Great Plains Studies, Center for

 

Date of this Version

Summer 2002

Citation

Great Plains Quarterly Vol. 22, No. 3, Summer 2002, pp. 228-29.

Comments

Copyright 2002 by the Center for Great Plains Studies, University of Nebraska-Lincoln

Abstract

This book, intended to accompany an international traveling retrospective exhibition, is a welcome contribution to understanding Ed Ruscha's important but underappreciated role in the complex and diverse history of postwar American art. Although he has long been regarded as one of the "important" contemporary artists who came to aesthetic maturity in the mid-1960s, why he is important has not been sufficiently demonstrated. This publication points the way.

The number and quality of reproductions of Rusch a's work are the book's most important contribution. The images alone demonstrate the sheer diversity and energy of Ruscha's aesthetic vocabulary, a vocabulary that is demonstrably more than simply derivative from the West Coast Pop art movement, as his work is often interpreted. The book also includes a comprehensive bibliography, chronology, and checklist of the exhibition's works as well as three short essays that offer perspectives on the significance of Ruscha's achievement.

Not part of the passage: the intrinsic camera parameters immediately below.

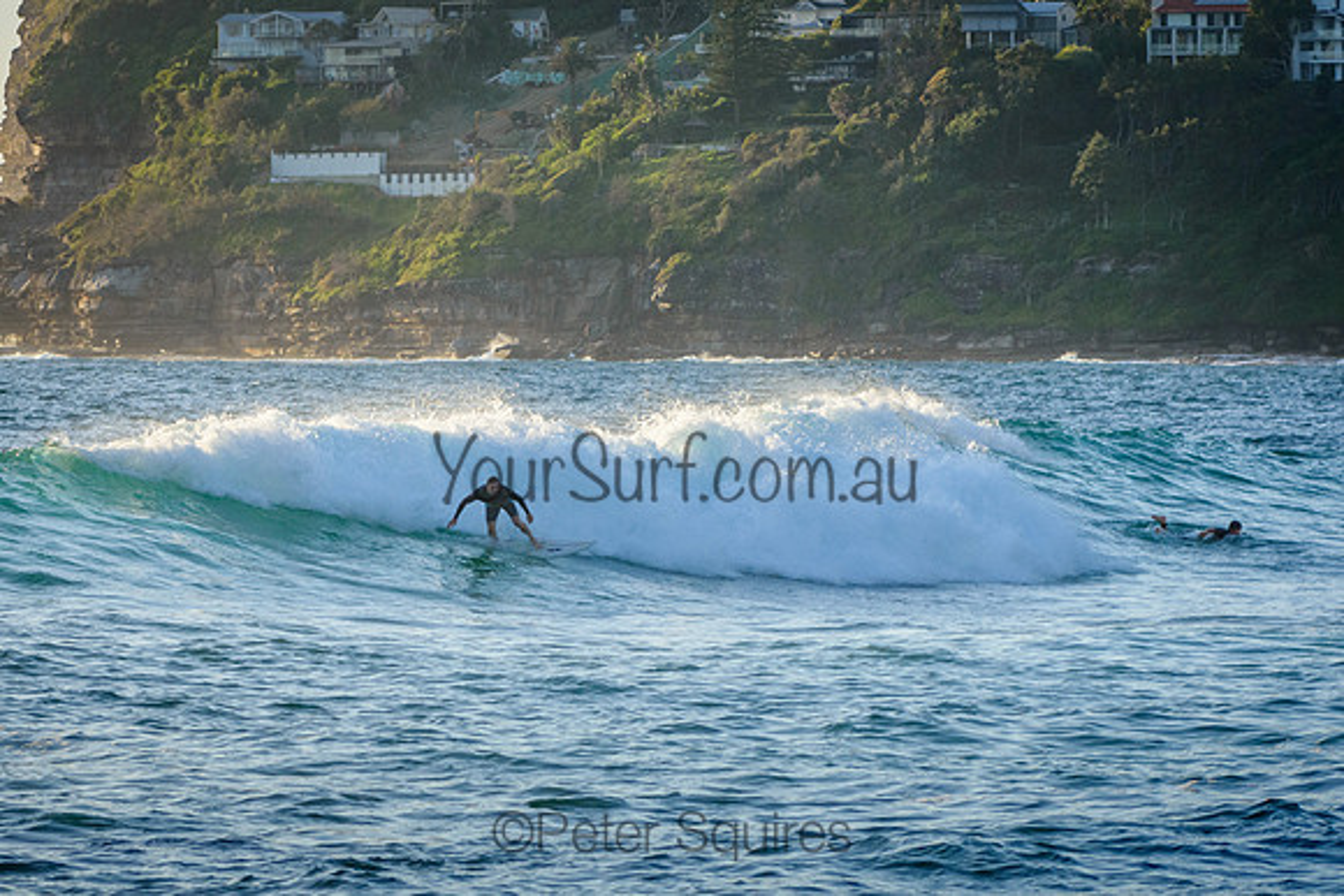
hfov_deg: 8.7
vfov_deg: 5.8
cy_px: 448
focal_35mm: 237
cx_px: 672
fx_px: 8834
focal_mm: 155
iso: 640
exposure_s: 1/2000
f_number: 5.6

Although limited in depth, each essay highlights several issues that reveal Ruscha to be a far more influential and relevant figure in the history of contemporary art in the US than is generally supposed. Each essayist assumes this results from the many aesthetic and cultural tensions Ruscha experienced and manifested through his work, tensions that not only animated his aesthetic production but have consequently made it difficult for him to be "categorized" or "assimilated" conveniently into an art historical movement. Perhaps more so than most artists at the time, Ruscha felt the tensions between commercial and fine art; between low and high culture; and between the possibilities and limitations of visual imagery and language. He has said that "When I first became attracted to the idea of being an artist, painting was the last method, it was an almost obsolete, archaic form of communication .... I felt newspapers, magazines, books, words, to be more meaningful than what some damn oil painter was doing."

From where does such a unique aesthetic perspective come? Although not rigorously explored in depth, each of the three essayists implies that Ruscha's experience on the Plains (he was born in Omaha and raised in Oklahoma City) was definitive. First, his aesthetic sense was not nourished on a heavy diet of high art found in museums, but on the more diverse and less defined sphere of an emerging and dynamic visual culture that included commercial art, graphic design, typography, and other less traditional forms of artistic expression that saturated the world outside art museums and galleries. For Ruscha, the traditional boundaries between "high" and "popular" art, between the art of museums and that of billboards and posters, between words and images, were much more blurry than others. His experience on the Plains, it appears, contributed to this unique perspective.